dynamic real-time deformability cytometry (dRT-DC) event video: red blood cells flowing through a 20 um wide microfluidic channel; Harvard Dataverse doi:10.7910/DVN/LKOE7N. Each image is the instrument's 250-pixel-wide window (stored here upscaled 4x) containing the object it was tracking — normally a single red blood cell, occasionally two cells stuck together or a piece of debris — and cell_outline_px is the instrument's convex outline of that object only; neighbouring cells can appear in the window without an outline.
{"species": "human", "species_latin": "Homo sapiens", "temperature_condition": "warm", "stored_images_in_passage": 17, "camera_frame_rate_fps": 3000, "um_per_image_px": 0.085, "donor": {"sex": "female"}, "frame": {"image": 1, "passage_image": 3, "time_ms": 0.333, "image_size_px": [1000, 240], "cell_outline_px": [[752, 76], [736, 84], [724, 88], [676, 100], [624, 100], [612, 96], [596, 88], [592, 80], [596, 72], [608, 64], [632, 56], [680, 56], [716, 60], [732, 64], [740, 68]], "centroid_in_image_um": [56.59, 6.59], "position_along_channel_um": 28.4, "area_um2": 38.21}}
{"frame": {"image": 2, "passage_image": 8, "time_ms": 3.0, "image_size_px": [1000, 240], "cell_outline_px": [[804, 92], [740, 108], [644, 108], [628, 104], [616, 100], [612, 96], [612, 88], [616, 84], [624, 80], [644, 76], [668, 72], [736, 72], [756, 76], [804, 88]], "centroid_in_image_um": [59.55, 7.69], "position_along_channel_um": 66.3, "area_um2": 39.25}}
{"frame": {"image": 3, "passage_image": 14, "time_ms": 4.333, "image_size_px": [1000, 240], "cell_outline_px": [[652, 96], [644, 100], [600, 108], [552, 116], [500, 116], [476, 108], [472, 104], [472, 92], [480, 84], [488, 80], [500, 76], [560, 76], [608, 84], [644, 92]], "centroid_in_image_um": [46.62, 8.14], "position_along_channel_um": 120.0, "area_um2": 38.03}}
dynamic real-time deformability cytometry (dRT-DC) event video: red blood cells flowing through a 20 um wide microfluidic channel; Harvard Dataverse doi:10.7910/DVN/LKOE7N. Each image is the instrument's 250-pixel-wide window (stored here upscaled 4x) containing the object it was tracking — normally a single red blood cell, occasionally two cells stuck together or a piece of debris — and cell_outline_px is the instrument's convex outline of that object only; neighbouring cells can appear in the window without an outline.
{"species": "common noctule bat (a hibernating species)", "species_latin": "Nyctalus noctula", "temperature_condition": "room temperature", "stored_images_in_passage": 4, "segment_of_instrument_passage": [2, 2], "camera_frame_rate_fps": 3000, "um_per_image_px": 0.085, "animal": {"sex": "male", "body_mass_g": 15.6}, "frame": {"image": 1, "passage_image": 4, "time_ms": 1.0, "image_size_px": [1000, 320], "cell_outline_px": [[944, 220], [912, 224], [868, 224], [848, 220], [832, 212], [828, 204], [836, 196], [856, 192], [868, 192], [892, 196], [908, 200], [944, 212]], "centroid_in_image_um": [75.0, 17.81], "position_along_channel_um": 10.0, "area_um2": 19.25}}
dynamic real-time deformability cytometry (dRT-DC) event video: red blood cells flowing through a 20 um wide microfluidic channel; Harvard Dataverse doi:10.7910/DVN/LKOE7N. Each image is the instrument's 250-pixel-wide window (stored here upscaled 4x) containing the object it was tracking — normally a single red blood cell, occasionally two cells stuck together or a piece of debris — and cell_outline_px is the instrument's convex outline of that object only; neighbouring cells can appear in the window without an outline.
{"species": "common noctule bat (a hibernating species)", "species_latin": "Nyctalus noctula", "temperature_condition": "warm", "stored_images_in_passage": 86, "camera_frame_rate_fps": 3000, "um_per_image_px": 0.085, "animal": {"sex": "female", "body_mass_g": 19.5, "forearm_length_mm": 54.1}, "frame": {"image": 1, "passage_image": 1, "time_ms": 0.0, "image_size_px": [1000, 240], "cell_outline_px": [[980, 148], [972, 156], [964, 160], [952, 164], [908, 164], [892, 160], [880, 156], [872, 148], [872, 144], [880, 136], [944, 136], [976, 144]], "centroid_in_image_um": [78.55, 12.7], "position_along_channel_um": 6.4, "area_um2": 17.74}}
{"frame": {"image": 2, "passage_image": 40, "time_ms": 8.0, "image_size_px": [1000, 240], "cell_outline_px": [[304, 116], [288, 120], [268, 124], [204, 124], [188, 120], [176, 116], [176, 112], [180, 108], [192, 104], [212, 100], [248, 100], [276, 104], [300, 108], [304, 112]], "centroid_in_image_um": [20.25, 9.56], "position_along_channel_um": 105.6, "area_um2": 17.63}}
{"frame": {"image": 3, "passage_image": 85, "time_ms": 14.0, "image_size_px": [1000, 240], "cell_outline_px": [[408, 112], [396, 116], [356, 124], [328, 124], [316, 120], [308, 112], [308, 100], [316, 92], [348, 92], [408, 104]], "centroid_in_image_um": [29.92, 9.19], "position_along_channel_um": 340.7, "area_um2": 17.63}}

To do – Nothing in the data may differ; print all of it exactly as written.

Exercise answer –
dynamic real-time deformability cytometry (dRT-DC) event video: red blood cells flowing through a 20 um wide microfluidic channel; Harvard Dataverse doi:10.7910/DVN/LKOE7N. Each image is the instrument's 250-pixel-wide window (stored here upscaled 4x) containing the object it was tracking — normally a single red blood cell, occasionally two cells stuck together or a piece of debris — and cell_outline_px is the instrument's convex outline of that object only; neighbouring cells can appear in the window without an outline.
{"species": "human", "species_latin": "Homo sapiens", "temperature_condition": "warm", "stored_images_in_passage": 17, "camera_frame_rate_fps": 3000, "um_per_image_px": 0.085, "donor": {"sex": "female"}, "frame": {"image": 1, "passage_image": 3, "time_ms": 0.333, "image_size_px": [1000, 240], "cell_outline_px": [[752, 76], [736, 84], [724, 88], [676, 100], [624, 100], [612, 96], [596, 88], [592, 80], [596, 72], [608, 64], [632, 56], [680, 56], [716, 60], [732, 64], [740, 68]], "centroid_in_image_um": [56.59, 6.59], "position_along_channel_um": 28.4, "area_um2": 38.21}}
{"frame": {"image": 2, "passage_image": 8, "time_ms": 3.0, "image_size_px": [1000, 240], "cell_outline_px": [[804, 92], [740, 108], [644, 108], [628, 104], [616, 100], [612, 96], [612, 88], [616, 84], [624, 80], [644, 76], [668, 72], [736, 72], [756, 76], [804, 88]], "centroid_in_image_um": [59.55, 7.69], "position_along_channel_um": 66.3, "area_um2": 39.25}}
{"frame": {"image": 3, "passage_image": 14, "time_ms": 4.333, "image_size_px": [1000, 240], "cell_outline_px": [[652, 96], [644, 100], [600, 108], [552, 116], [500, 116], [476, 108], [472, 104], [472, 92], [480, 84], [488, 80], [500, 76], [560, 76], [608, 84], [644, 92]], "centroid_in_image_um": [46.62, 8.14], "position_along_channel_um": 120.0, "area_um2": 38.03}}
dynamic real-time deformability cytometry (dRT-DC) event video: red blood cells flowing through a 20 um wide microfluidic channel; Harvard Dataverse doi:10.7910/DVN/LKOE7N. Each image is the instrument's 250-pixel-wide window (stored here upscaled 4x) containing the object it was tracking — normally a single red blood cell, occasionally two cells stuck together or a piece of debris — and cell_outline_px is the instrument's convex outline of that object only; neighbouring cells can appear in the window without an outline.
{"species": "common noctule bat (a hibernating species)", "species_latin": "Nyctalus noctula", "temperature_condition": "room temperature", "stored_images_in_passage": 4, "segment_of_instrument_passage": [2, 2], "camera_frame_rate_fps": 3000, "um_per_image_px": 0.085, "animal": {"sex": "male", "body_mass_g": 15.6}, "frame": {"image": 1, "passage_image": 4, "time_ms": 1.0, "image_size_px": [1000, 320], "cell_outline_px": [[944, 220], [912, 224], [868, 224], [848, 220], [832, 212], [828, 204], [836, 196], [856, 192], [868, 192], [892, 196], [908, 200], [944, 212]], "centroid_in_image_um": [75.0, 17.81], "position_along_channel_um": 10.0, "area_um2": 19.25}}
dynamic real-time deformability cytometry (dRT-DC) event video: red blood cells flowing through a 20 um wide microfluidic channel; Harvard Dataverse doi:10.7910/DVN/LKOE7N. Each image is the instrument's 250-pixel-wide window (stored here upscaled 4x) containing the object it was tracking — normally a single red blood cell, occasionally two cells stuck together or a piece of debris — and cell_outline_px is the instrument's convex outline of that object only; neighbouring cells can appear in the window without an outline.
{"species": "common noctule bat (a hibernating species)", "species_latin": "Nyctalus noctula", "temperature_condition": "warm", "stored_images_in_passage": 86, "camera_frame_rate_fps": 3000, "um_per_image_px": 0.085, "animal": {"sex": "female", "body_mass_g": 19.5, "forearm_length_mm": 54.1}, "frame": {"image": 1, "passage_image": 1, "time_ms": 0.0, "image_size_px": [1000, 240], "cell_outline_px": [[980, 148], [972, 156], [964, 160], [952, 164], [908, 164], [892, 160], [880, 156], [872, 148], [872, 144], [880, 136], [944, 136], [976, 144]], "centroid_in_image_um": [78.55, 12.7], "position_along_channel_um": 6.4, "area_um2": 17.74}}
{"frame": {"image": 2, "passage_image": 40, "time_ms": 8.0, "image_size_px": [1000, 240], "cell_outline_px": [[304, 116], [288, 120], [268, 124], [204, 124], [188, 120], [176, 116], [176, 112], [180, 108], [192, 104], [212, 100], [248, 100], [276, 104], [300, 108], [304, 112]], "centroid_in_image_um": [20.25, 9.56], "position_along_channel_um": 105.6, "area_um2": 17.63}}
{"frame": {"image": 3, "passage_image": 85, "time_ms": 14.0, "image_size_px": [1000, 240], "cell_outline_px": [[408, 112], [396, 116], [356, 124], [328, 124], [316, 120], [308, 112], [308, 100], [316, 92], [348, 92], [408, 104]], "centroid_in_image_um": [29.92, 9.19], "position_along_channel_um": 340.7, "area_um2": 17.63}}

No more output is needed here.